Scala type mismatch while trying to pass a function

I need some help trying to figure out how to reuse a pattern match that I would rather not repeat (if possible). I have searched here and google, experimented with implicits and variance but to no result so far.
In the below are 2 methods, doSomething and doSomethingElse that contain the same pattern match on Ids. I would like to reuse the pattern by passing in a function.
This the initial setup. (The actual implementations of toPath and take2 are not really relevant.)
import java.nio.file.{Paths, Path}
import java.util.UUID
def take2(x: Long): String = {
(x % 100).toString.padTo(2, '0')
}
def take2(u: UUID): String = {
u.toString.take(2)
}
def toPath(x: Long): Path = {
Paths.get(s"$x")
}
def toPath(u: UUID): Path = {
Paths.get(u.toString)
}
case class Ids(id1: Option[Long], id2: Option[UUID])
def doSomething(ids: Ids): String = ids match {
case Ids(_, Some(uuid)) => take2(uuid)
case Ids(Some(long), _) => take2(long)
}
def doSomethingElse(ids: Ids) = ids match {
case Ids(_, Some(uuid)) => toPath(uuid)
case Ids(Some(long), _) => toPath(long)
}
doSomething(Ids(Some(12345L), None))
doSomethingElse(Ids(Some(12345L), None))
What I would like is for something like this to work:
def execute[A](ids: Ids)(f: Any => A): A = ids match {
case Ids(_, Some(uuid)) => f(uuid)
case Ids(Some(long), _) => f(long)
}
def _doSomething(ids: Ids) = execute[String](ids)(take2)
//def _doSomething2(ids: Ids) = execute[Path](ids)(toPath)
The error I get is:
Error: ... type mismatch;
found : (u: java.util.UUID)String <and> (x: Long)String
required: Any => String
def _doSomething(ids: Ids) = execute[String](ids)(take2)
^ ^
How can I make these function types work please?
My Scala version 2.11.2.
Worksheet I have been using:
https://github.com/lhohan/scala-pg/blob/0f1416a6c1d3e26d248c0ef2de404bab76ac4e57/src/main/scala/misc/MethodPassing.sc
Any help or pointers are kindly appreciated.
The problem is that you have two different methods that just happen to share the same name, e.g. "take2". When you try to use take2 you certainly aren't providing a function that can handle any argument type (as Any => A demands); you can't even handle the two types you want since they are two different methods!

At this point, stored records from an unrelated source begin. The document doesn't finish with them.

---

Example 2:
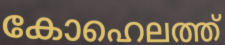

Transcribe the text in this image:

കോഹെലത്ത്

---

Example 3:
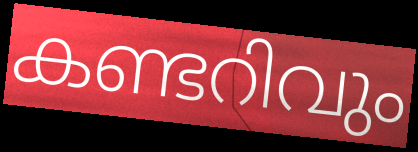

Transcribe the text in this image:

കണ്ടറിവും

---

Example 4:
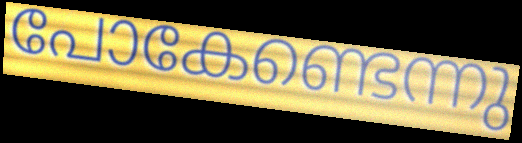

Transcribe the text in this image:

പോകേണ്ടെന്നു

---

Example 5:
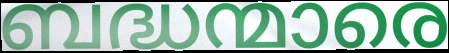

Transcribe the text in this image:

ബദ്ധന്മാരെ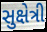
સુક્ષેત્રી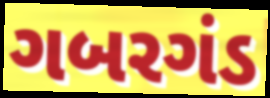
ગબરગંડ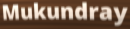
Mukundray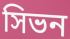
সিভন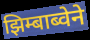
झिम्बाब्वेने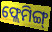
ଫ୍ଲେମିଙ୍ଗ୍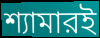
শ্যামারই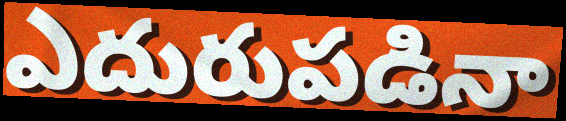
ఎదురుపడినా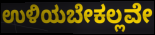
ಉಳಿಯಬೇಕಲ್ಲವೇ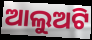
ଆଲୁଅଟି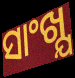
ସାଂଖ୍ଯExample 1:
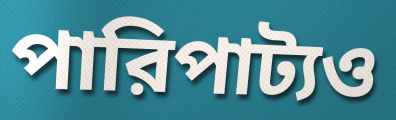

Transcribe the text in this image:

পারিপাট্যও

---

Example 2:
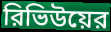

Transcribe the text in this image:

রিভিউয়ের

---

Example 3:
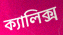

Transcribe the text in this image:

ক্যালিক্স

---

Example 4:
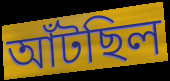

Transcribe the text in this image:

আঁটছিল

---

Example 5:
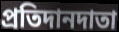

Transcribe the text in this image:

প্রতিদানদাতা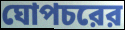
ঘোপচরেরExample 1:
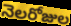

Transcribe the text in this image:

నెలరోజుల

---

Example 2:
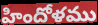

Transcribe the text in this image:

హిందోళము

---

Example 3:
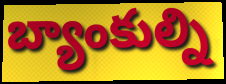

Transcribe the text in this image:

బ్యాంకుల్ని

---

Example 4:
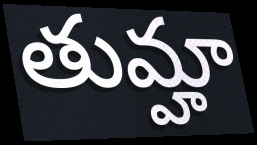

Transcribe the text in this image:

తుమ్హా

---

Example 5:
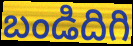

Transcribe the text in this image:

బండిదిగిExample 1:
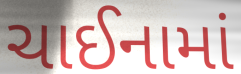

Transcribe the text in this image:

ચાઈનામાં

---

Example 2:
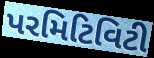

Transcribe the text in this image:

પરમિટિવિટી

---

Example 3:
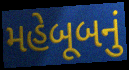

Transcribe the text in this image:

મહેબૂબનું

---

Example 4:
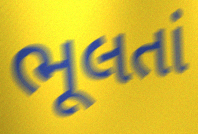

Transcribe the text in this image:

ભૂલતાં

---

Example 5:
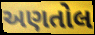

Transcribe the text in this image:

અણતોલ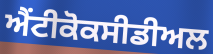
ਐਂਟੀਕੋਕਸੀਡੀਅਲ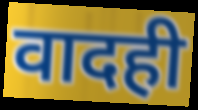
वादही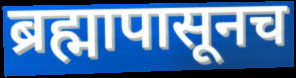
ब्रह्मापासूनच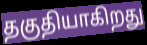
தகுதியாகிறதுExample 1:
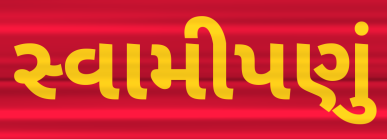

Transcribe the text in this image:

સ્વામીપણું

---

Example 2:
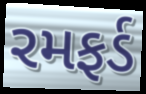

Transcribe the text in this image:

રમફર્ડ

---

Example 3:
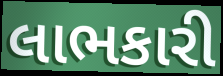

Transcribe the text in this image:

લાભકારી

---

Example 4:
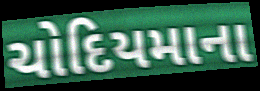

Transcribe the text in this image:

ચોદિયમાના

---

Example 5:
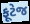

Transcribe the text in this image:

ફૂટેજ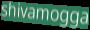
shivamogga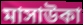
মাসাউকাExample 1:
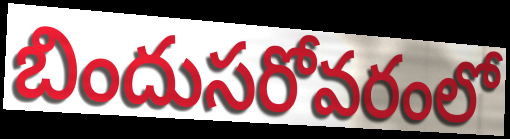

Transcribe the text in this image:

బిందుసరోవరంలో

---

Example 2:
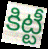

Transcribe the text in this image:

కిట్టీ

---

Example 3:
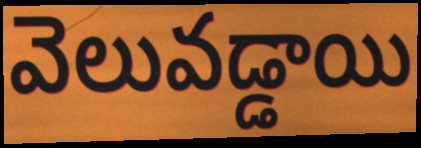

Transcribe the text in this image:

వెలువడ్డాయి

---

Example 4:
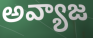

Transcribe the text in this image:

అవ్యాజ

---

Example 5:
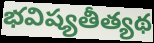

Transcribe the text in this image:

భవిష్యతీత్యథ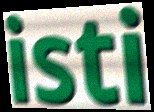
isti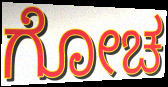
ಗೋಚ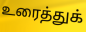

In your original match statement you don't notice that the two methods are two methods that share the same name because the compiler fills in the correct method based on the argument type. There isn't a feature that says, "plug in the name I supply and then stick in different methods". (Well, you could do it with macros, but that's awfully complicated to avoid a little bit of repetition.)
Now the compiler is smart enough to make a function out of the method you want. So if you wrote
def execute[A](ids: Ids)(f1: UUID => A, f2: Long => A): A = ids match {
case Ids(_, Some(uuid)) => f1(uuid)
case Ids(Some(long), _) => f2(long)
}
you could then
def doSomething(ids: Ids) = execute[String](ids)(take2, take2)

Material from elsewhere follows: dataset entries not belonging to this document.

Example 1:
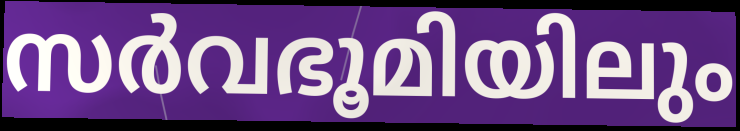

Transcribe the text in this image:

സർവഭൂമിയിലും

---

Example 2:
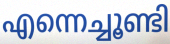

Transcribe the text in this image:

എന്നെച്ചൂണ്ടി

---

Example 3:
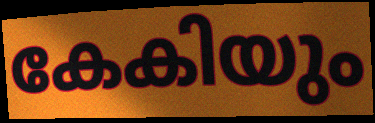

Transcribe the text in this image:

കേകിയും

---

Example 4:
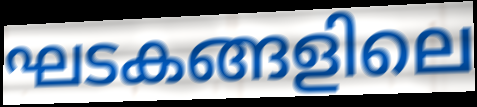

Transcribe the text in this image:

ഘടകങ്ങളിലെ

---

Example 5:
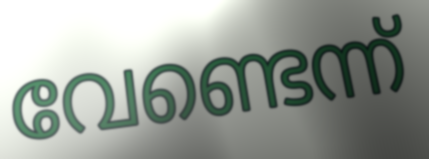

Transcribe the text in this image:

വേണ്ടെന്ന്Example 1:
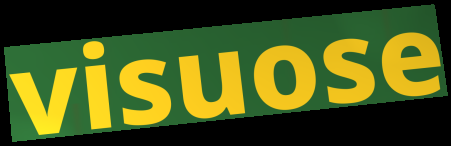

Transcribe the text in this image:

visuose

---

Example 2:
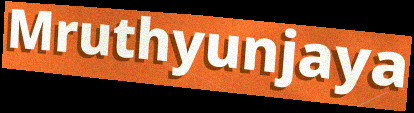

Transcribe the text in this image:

Mruthyunjaya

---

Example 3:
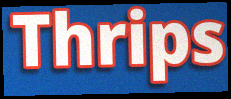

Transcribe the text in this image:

Thrips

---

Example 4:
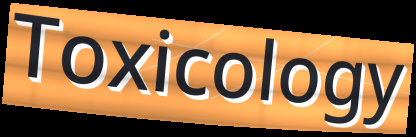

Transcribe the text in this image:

Toxicology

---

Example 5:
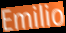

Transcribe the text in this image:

Emilio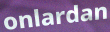
onlardan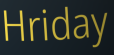
Hriday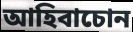
আহিবাচোন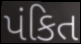
પંકિત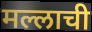
मल्लाची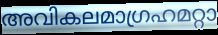
അവികലമാഗ്രഹമറ്റാ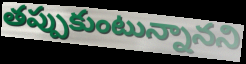
తప్పుకుంటున్నానని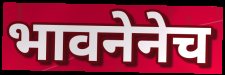
भावनेनेचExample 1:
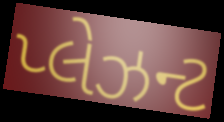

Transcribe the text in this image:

પ્લેઝન્ટ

which would reduce the repetition a bit.
Alternatively, you could write
import scala.util._
def take2(x: Long): String = (x % 100).toString.padTo(2, '0')
def take2(u: UUID): String = u.toString.take(2)

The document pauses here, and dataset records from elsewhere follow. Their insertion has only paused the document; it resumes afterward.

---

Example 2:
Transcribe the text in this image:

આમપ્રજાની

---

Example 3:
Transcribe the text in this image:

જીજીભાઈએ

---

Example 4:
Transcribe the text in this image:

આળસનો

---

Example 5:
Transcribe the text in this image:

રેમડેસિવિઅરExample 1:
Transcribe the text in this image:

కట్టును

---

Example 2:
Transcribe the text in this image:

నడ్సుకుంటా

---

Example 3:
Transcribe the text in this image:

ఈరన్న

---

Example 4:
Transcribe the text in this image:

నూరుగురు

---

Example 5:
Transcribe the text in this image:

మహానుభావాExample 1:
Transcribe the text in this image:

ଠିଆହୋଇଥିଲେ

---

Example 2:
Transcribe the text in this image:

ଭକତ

def take2(ul: Either[UUID, Long]): String = ul match {
case Left(u) => take2(u)
case Right(l) => take2(l)
}
(be sure to use :paste if you try this out in the REPL so all three get defined together).
Then you write
def execute[A](ids: Ids)(f: Either[UUID, Long] => A): A = ids match {
case Ids(_, Some(uuid)) => f(Left(uuid))
case Ids(Some(long), _) => f(Right(long))
}
and the correct one of the three take2s will be used. (There is a runtime penalty associated with the extra boxing of the arguments, but I doubt that this is a performance-critical code path.)
There are other options as well--Shapeless, for instance, provides union types. Or you can do runtime pattern matching and throw an exception if you pass something that is neither UUID nor Long...but that is liable to be a recipe for trouble later.